Trecho selecionado.
___

Ao cair da tarde do sábado passado eclodiu então o aguardado ataque dos EUA e da Organização do Tratado do Atlântico Norte (Otan) contra a Líbia, com objetivo a violenta derrubada de Muamar Kadafi e, em continuação, a pilhagem do petróleo e do gás natural do país pelos bucaneiros norte-americanos e europeus.

Após alguns simbólicos – de caráter visível de propaganda – primeiros ataques aéreos, executados por caças-bombardeiros franceses, a serviço das necessidades pré-eleitorais de Nicolas Sarkozy, assumiram a continuação os EUA, lançando 112 mísseis Tomahawk contra instalações de baterias antiaéreas do regime de Kadafi.

O ataque aéreo desfechado, como de hábito, sem declaração de guerra pelos EUA/Otan, alterou radicalmente o caráter dos conflitos na Líbia. Até agora havia uma guerra civil, com Kadafi tingindo suas mãos com o sangue de seu povo.

Kadafi não enfrentou, obviamente, uma espontânea insurgência de massas desarmadas que pediam, pacificamente, sua saída do poder. Ao contrário, enfrentou uma insurgência organizada e armada, a qual, com base em plano militar elaborado, conquistou, inicialmente, o controle das maiores cidades líbias, para perdê-lo mais tarde, assim que foi iniciado o contra-ataque das forças militares de Kadafi. Isto, naturalemente, não elimina o fato de que Kadafi tingiu suas mãos no sangue dos líbios.

Entretanto, a partir do momento em que foi iniciado o ataque dos bucaneros norte-americanos e europeus, o caráter da guerra alterou-se objetivamente. A guerra civil depreciou-se de certa forma e em primeiro plano eclodiu a guerra nacional defensiva contra os invasores estrangeiros.

O tiranete Kadafi assumiu – graças às circunstâncias – a liderança das forças líbias que defendem o território de sua pátria contra a maquinação estrangeira. Concordem ou não, esta é a objetiva realidade, por mais que Kadafi de hoje seja abominável sem nenhuma relação com o popularíssimo líder do passado.

___

(Imagens acompanhadas de código-fonte)
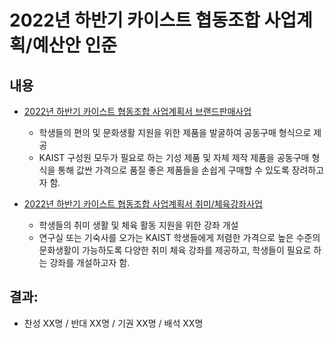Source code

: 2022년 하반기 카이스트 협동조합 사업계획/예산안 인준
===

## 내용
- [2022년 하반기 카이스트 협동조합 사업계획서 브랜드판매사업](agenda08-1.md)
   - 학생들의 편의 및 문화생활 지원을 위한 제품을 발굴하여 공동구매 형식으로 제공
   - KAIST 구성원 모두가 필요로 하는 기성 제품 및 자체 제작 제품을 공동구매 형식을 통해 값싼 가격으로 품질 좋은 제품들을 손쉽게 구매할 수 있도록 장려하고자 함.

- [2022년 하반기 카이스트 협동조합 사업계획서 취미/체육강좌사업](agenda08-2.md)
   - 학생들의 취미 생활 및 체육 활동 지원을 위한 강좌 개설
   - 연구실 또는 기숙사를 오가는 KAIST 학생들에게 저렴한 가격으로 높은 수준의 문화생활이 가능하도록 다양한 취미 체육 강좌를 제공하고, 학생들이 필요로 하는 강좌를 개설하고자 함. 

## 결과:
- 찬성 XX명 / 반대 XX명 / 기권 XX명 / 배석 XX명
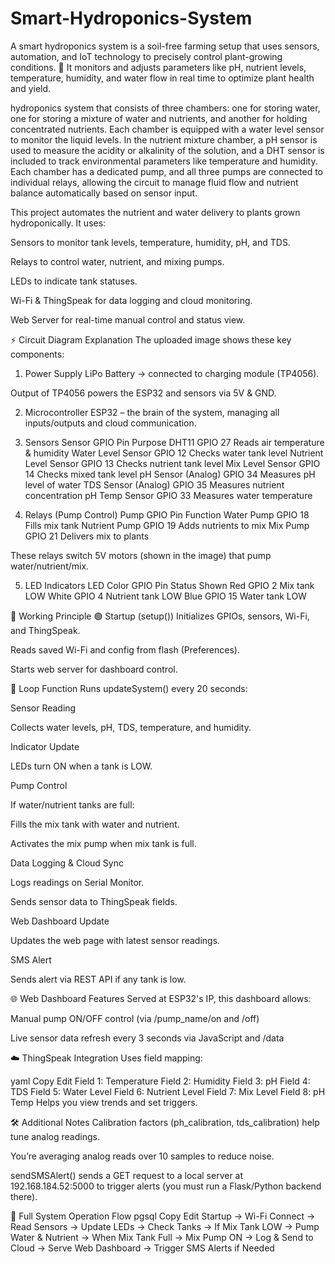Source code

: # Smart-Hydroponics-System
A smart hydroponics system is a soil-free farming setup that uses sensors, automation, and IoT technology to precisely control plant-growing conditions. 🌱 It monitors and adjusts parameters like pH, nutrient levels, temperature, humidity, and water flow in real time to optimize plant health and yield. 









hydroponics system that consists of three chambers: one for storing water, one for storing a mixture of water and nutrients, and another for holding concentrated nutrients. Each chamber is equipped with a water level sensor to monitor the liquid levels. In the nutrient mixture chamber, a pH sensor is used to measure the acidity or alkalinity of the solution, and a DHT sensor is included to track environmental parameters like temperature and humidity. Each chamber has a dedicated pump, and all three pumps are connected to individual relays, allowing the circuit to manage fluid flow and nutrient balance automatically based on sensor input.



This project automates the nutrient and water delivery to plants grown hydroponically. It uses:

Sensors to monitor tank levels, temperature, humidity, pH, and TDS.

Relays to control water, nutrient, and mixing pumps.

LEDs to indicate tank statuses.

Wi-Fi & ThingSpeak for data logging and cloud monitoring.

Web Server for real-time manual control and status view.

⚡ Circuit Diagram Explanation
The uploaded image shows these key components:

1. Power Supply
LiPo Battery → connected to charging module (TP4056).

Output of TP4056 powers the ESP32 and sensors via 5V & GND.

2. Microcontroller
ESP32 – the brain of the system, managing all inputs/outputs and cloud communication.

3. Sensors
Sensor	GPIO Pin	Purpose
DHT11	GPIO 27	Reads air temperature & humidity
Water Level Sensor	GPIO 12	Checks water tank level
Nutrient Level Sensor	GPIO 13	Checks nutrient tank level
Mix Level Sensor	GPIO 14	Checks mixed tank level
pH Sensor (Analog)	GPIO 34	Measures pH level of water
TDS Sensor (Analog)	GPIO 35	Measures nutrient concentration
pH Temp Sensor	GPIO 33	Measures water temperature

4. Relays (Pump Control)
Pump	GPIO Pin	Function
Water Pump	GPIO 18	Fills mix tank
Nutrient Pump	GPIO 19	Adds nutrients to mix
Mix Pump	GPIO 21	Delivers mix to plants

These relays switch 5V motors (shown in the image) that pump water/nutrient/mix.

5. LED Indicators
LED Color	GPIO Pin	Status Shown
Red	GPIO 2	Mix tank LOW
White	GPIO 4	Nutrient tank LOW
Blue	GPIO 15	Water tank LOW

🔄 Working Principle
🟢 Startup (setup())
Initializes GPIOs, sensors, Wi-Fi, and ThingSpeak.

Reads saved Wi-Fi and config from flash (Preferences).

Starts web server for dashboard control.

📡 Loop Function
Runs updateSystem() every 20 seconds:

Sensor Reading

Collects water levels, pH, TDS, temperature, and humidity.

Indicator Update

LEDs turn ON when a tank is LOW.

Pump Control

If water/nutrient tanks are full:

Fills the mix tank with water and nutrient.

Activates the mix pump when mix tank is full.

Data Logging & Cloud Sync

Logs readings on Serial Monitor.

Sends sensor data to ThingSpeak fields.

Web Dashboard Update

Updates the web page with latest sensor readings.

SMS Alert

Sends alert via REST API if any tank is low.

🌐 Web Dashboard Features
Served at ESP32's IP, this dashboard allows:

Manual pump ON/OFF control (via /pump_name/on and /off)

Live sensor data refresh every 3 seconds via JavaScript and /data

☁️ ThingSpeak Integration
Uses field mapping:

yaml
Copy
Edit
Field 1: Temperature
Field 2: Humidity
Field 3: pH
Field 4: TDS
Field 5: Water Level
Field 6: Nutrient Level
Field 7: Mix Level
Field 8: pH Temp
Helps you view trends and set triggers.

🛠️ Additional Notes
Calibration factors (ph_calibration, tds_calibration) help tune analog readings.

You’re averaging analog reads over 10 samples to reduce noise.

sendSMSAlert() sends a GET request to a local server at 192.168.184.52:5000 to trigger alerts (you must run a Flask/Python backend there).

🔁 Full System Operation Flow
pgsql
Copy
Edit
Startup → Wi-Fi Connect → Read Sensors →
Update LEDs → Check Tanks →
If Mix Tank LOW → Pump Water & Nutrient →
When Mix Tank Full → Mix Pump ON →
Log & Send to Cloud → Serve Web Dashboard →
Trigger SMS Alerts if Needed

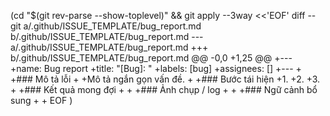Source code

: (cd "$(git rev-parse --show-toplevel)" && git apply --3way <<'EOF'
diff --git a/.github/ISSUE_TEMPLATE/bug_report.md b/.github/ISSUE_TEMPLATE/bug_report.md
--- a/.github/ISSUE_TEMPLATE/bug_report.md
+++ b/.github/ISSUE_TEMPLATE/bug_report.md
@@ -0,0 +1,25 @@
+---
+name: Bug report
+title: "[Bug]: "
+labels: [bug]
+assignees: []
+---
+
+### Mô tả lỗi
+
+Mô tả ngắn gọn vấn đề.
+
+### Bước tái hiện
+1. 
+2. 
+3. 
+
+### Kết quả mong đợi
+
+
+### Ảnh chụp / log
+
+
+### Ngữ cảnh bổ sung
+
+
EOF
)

___

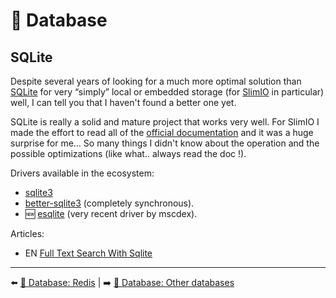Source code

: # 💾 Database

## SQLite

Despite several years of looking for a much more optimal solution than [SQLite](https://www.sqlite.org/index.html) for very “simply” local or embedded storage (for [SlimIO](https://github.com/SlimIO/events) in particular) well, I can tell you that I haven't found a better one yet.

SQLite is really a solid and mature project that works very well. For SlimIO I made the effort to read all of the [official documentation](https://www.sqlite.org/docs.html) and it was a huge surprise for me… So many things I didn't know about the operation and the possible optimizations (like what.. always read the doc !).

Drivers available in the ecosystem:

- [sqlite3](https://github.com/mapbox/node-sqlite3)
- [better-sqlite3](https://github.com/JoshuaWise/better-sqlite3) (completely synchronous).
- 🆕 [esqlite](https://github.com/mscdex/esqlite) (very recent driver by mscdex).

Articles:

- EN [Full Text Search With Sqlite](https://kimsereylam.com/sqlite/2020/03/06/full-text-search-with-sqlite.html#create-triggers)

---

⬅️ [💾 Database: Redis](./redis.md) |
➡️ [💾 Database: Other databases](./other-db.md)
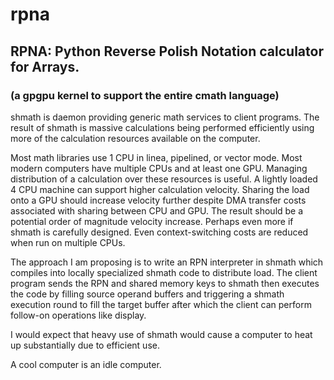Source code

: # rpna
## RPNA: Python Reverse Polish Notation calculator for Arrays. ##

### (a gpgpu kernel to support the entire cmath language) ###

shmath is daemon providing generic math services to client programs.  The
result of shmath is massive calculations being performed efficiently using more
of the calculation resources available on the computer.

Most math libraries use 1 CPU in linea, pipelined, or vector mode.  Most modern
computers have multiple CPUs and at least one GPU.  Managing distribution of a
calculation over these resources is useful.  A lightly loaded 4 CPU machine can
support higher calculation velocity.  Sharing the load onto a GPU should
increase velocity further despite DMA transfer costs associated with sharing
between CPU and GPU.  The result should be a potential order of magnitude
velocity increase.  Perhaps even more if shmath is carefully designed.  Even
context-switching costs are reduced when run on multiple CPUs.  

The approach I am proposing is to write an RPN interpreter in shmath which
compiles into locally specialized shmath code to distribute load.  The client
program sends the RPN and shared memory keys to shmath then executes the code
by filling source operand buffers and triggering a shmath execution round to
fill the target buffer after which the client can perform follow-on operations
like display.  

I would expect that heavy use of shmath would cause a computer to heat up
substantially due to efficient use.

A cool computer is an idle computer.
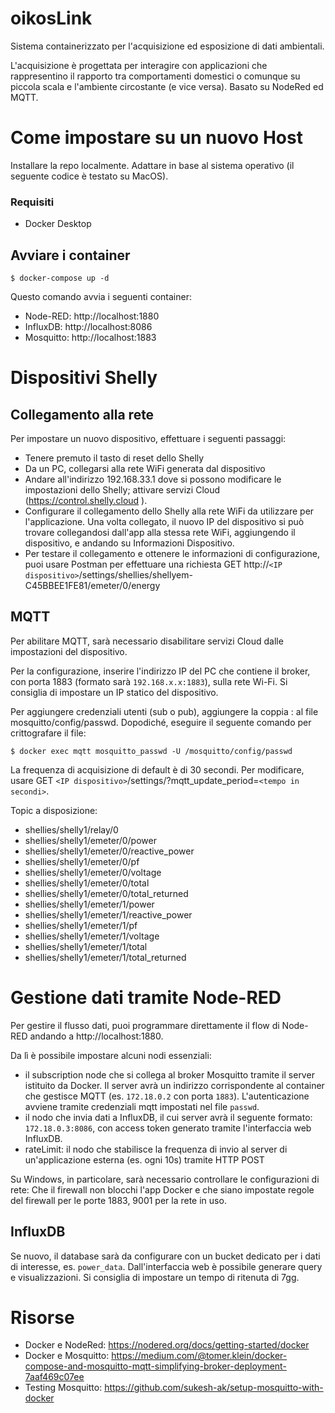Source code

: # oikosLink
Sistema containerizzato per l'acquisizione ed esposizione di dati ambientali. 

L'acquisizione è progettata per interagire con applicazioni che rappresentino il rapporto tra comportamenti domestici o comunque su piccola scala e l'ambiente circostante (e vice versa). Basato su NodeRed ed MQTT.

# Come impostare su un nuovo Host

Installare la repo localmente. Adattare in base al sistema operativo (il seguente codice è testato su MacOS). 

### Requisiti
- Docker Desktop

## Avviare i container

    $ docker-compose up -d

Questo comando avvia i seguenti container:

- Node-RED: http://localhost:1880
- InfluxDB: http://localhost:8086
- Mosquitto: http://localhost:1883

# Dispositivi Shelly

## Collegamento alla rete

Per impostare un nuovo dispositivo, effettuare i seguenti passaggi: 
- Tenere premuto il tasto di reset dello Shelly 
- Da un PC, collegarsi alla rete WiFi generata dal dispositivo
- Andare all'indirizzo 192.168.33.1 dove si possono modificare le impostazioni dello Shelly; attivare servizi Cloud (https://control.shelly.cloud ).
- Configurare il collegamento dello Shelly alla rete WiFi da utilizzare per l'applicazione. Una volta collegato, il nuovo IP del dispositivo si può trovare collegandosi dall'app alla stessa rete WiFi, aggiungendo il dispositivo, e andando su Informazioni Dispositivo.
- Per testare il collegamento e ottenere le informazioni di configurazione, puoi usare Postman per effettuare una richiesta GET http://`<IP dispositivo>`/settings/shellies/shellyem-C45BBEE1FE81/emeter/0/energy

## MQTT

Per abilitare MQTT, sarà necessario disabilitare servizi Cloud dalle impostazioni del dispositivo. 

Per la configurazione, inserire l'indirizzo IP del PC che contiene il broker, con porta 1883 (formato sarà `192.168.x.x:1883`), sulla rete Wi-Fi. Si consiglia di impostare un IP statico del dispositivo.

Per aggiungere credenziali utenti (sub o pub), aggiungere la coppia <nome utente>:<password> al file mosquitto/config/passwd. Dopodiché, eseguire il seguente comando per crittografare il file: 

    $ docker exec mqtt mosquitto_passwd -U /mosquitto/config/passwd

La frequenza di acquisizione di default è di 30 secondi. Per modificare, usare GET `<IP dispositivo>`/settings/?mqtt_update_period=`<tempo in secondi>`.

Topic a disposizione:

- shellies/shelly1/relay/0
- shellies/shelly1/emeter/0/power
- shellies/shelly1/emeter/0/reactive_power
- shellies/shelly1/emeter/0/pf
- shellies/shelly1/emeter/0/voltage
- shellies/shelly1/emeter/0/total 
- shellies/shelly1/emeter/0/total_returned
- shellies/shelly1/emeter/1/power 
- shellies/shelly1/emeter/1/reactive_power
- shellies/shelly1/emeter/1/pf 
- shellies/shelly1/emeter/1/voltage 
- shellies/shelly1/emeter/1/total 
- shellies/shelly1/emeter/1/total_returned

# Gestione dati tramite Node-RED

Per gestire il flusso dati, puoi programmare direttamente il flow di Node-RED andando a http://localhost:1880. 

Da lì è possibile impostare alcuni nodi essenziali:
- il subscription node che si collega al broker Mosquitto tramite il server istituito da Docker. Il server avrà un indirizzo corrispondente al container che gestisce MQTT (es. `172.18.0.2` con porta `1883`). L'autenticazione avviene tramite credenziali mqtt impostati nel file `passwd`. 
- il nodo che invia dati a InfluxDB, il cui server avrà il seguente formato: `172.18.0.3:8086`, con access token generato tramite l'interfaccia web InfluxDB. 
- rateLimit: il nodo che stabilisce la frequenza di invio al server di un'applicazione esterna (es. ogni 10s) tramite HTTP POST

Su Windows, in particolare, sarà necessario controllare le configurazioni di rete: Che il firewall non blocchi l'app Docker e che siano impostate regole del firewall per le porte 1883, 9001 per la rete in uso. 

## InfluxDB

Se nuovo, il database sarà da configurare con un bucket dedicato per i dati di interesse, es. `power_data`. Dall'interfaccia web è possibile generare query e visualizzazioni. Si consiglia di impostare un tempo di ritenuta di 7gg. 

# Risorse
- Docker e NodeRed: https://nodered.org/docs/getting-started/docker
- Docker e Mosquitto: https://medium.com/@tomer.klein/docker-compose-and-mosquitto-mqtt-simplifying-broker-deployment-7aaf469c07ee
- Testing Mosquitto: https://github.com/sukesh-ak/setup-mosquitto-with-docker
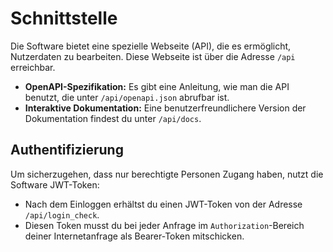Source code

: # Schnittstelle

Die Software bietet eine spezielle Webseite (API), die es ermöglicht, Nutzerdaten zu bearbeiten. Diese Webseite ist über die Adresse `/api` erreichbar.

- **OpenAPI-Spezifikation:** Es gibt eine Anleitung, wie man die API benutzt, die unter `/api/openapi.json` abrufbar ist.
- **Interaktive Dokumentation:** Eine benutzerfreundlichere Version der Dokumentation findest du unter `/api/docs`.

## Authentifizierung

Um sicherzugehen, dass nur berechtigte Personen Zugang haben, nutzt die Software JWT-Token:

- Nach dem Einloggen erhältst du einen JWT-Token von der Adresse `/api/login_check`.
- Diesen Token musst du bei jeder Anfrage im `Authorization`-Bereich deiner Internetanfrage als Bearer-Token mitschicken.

___

Instruções das tarefas.
A. Segundo o texto sobre o ataque à Líbia, quantos mísseis Tomahawk os EUA lançaram contra as instalações de baterias antiaéreas do regime de Kadafi?
B. Prossiga com o texto sobre o ataque à Líbia a partir do ponto em que ele se encerra.
As linhas provêm de uma fonte distinta.

Resultados em ordem.
A. 112 mísseis Tomahawk.

B.
Governo de fantoches

Também, concordem ou não, as forças de oposição a Kadafi que convidavam os EUA e a Otan para bombardearem seu país e matar Kadafi, para em seguida receberem o poder, tornam-se colaboradores dos invasores estrangeiros contra seu próprio país.

Qualquer governo que se originar de suas hostes não será nada mais do que um triste governo de fantoches dos estrangeiros, o qual servirá cegamente a seus interesses, concedendo-lhes, naturalmente, a título de gratidão, a liberdade de pilharem o petróleo e o gás natural da Líbia.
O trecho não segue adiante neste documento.